DATA SUPPLIED START
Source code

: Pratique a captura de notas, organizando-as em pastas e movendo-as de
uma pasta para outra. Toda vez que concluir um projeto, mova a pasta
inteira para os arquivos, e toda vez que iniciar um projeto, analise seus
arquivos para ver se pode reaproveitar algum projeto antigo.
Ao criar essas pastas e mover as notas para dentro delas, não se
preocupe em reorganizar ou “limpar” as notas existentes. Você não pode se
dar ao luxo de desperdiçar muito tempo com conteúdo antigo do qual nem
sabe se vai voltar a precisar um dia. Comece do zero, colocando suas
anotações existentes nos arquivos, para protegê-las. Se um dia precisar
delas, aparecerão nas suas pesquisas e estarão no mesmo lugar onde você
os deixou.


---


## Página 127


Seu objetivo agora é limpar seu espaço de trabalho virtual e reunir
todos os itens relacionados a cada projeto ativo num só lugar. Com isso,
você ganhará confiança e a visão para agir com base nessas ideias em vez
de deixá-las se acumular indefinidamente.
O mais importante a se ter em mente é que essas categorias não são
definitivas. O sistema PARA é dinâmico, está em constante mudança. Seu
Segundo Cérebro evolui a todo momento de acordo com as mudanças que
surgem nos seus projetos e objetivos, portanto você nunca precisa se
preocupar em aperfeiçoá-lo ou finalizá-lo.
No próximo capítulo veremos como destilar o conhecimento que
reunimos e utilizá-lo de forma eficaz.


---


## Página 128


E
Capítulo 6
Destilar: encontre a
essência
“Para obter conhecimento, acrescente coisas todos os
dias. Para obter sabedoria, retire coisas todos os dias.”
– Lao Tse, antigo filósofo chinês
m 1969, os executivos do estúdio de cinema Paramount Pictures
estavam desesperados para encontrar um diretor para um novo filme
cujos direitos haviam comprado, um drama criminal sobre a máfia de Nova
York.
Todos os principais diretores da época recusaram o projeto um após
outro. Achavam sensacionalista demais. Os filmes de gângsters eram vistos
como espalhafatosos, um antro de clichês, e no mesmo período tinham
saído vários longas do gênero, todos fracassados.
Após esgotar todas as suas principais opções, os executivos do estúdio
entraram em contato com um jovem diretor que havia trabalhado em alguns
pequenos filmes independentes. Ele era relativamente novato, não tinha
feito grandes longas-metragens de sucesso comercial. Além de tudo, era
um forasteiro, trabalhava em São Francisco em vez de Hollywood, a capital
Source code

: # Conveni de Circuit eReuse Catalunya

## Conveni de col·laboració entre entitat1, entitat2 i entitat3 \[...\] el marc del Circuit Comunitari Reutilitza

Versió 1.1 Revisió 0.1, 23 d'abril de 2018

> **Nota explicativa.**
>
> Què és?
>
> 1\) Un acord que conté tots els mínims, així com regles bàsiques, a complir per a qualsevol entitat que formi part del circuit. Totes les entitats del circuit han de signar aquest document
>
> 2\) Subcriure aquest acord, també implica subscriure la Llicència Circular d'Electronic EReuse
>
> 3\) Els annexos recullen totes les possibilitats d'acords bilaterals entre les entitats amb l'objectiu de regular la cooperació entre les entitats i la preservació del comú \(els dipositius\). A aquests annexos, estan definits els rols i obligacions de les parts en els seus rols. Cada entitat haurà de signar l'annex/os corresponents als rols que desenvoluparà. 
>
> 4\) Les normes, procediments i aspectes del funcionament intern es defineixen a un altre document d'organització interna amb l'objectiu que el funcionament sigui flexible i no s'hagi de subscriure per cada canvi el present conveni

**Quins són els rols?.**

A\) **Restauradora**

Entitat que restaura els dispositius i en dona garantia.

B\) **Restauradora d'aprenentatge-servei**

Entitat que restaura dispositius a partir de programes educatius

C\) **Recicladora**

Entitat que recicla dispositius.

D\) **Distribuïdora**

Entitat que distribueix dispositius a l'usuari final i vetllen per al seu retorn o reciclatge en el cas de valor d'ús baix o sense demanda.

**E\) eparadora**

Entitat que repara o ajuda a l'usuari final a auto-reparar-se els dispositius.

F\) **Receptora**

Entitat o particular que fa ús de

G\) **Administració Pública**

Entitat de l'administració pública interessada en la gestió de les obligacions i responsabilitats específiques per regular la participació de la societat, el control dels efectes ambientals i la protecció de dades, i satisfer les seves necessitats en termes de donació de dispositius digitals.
DATA SUPPLIED END
#### PROBLEM STATEMENT:
Starting with the line with "D\) **Distribuïdora**" above and going on through the line with "F\) **Receptora**", transcribe every line exactly, both ends included, and add nothing.

#### EXERCISE RESPONSE:
D\) **Distribuïdora**

Entitat que distribueix dispositius a l'usuari final i vetllen per al seu retorn o reciclatge en el cas de valor d'ús baix o sense demanda.

**E\) eparadora**

Entitat que repara o ajuda a l'usuari final a auto-reparar-se els dispositius.

F\) **Receptora**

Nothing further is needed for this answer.